Кто-то напал на меня. Кто-то, у кого хватило глупости поднять руку на Лазурного Дракона!
— Найду и убью, — глухо прорычал я и скривился от резкой боли в груди.
— Ты что-то сказал, милый? — прощебетал сладкий, как ванильное безе, голосок.
Чёрт. Что она тут делает?
Я открыл глаза, волевым усилием выдернув себя из оцепенения. Увидел над собой давно знакомый потолок собственной спальни и не удержался от удивлённого:
— Что за чёрт? Как я опять оказался во дворце?

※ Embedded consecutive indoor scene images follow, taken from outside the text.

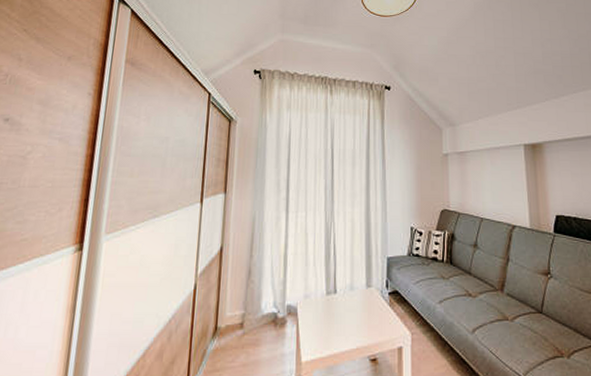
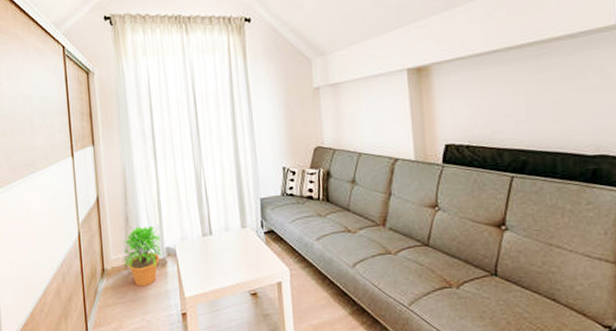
potted plant: none [238,281,284,349] -> present [123,226,163,287]

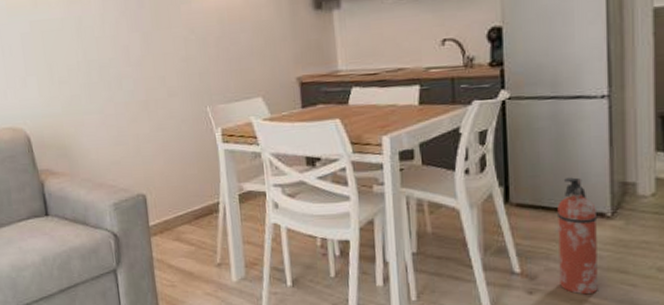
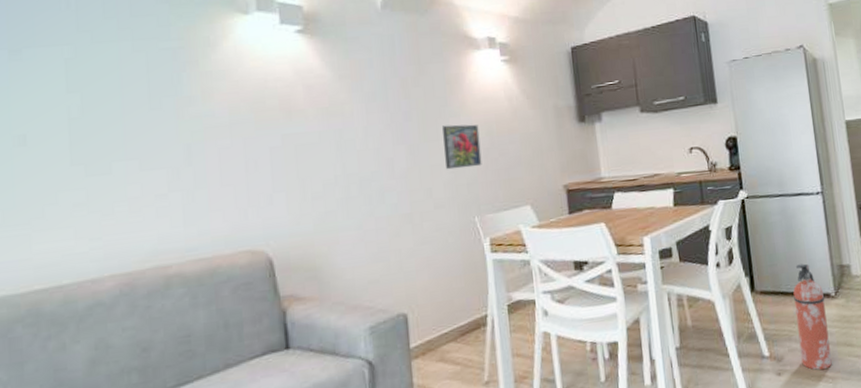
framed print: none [174,11,214,59] -> present [442,124,482,170]

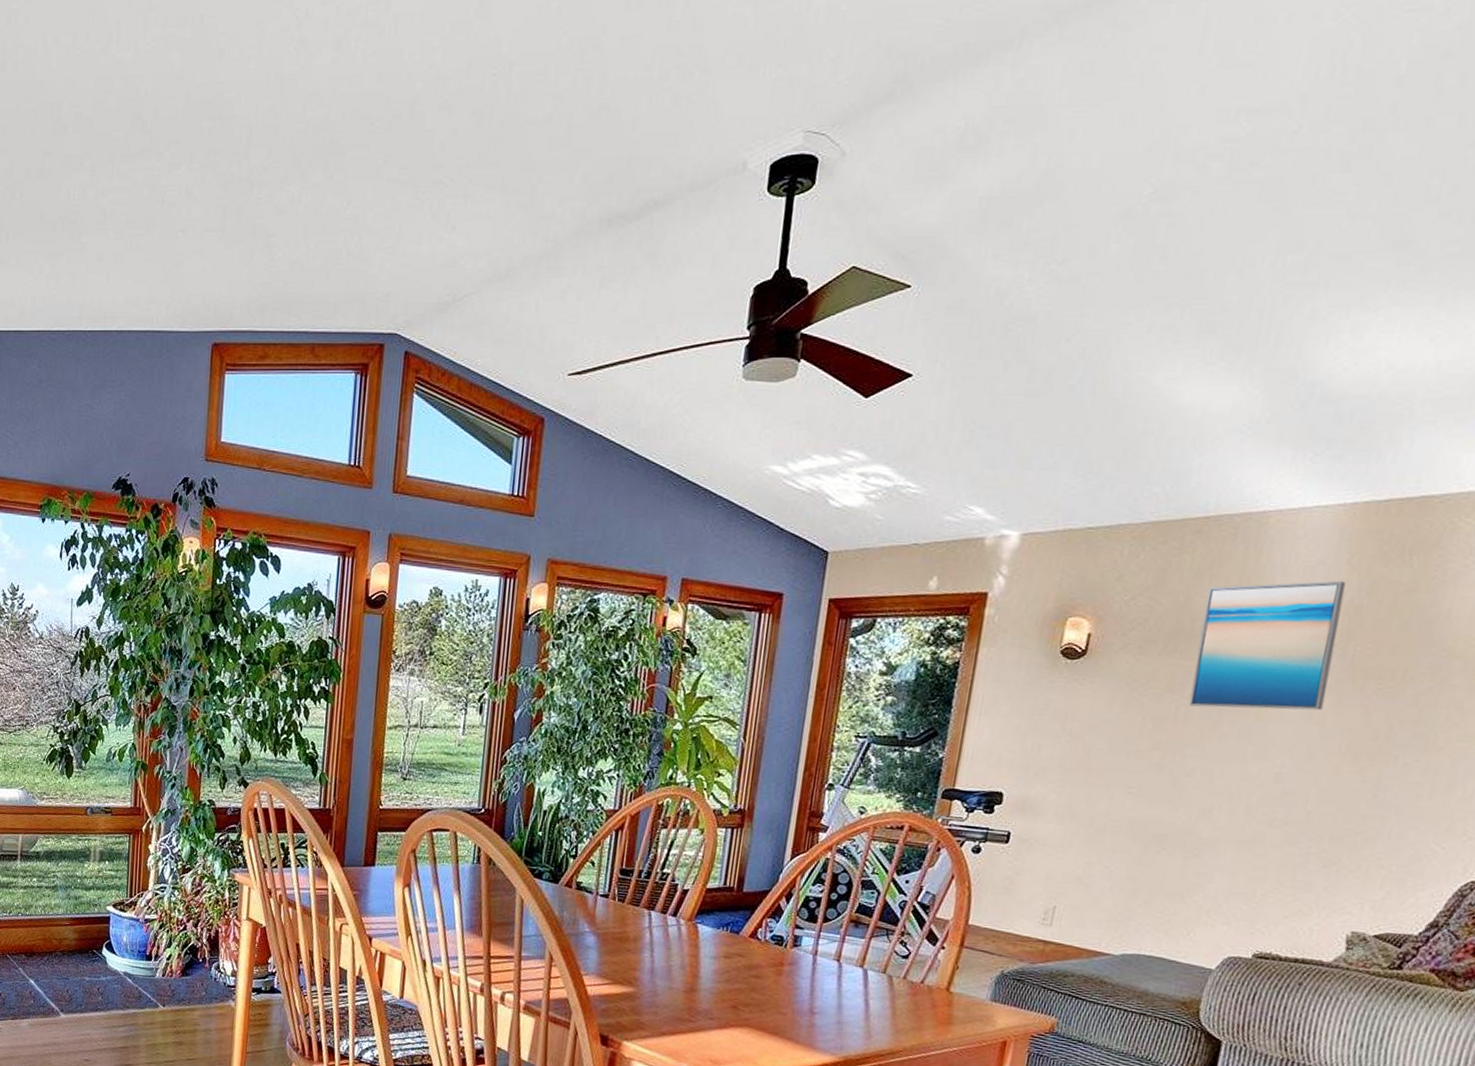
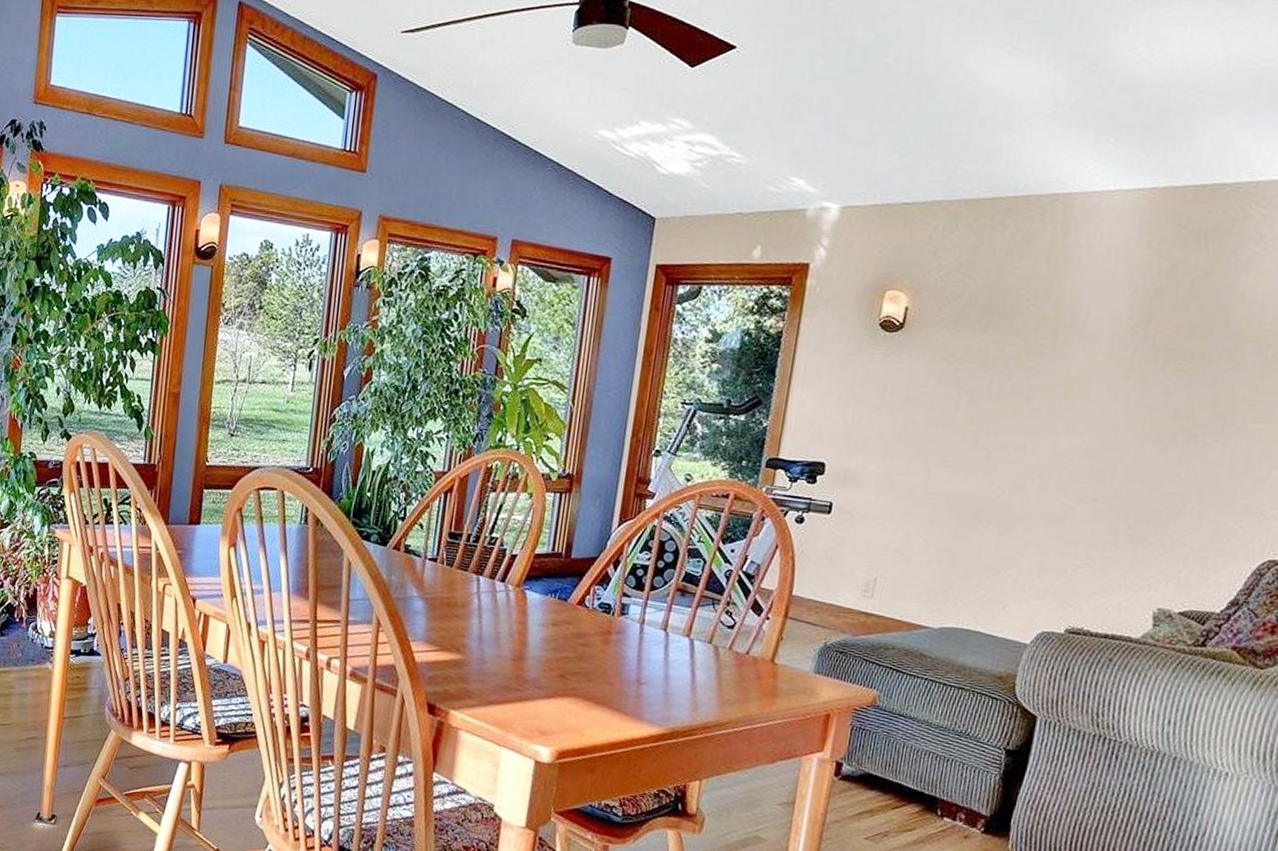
wall art: present [1188,581,1347,711] -> none [1001,263,1147,389]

Что-то белокурое, приторно пахнущее малиной и почему-то взбитыми сливками, бросилось ко мне.
Паулина.
— Ох, милый, ты очнулся! — воскликнула она, — Я так рада!
Я поморщился и отодвинулся, приподнявшись на правом локте. Паулина всхлипывала рядом, но меня это мало тронуло. Я бегло осмотрел себя.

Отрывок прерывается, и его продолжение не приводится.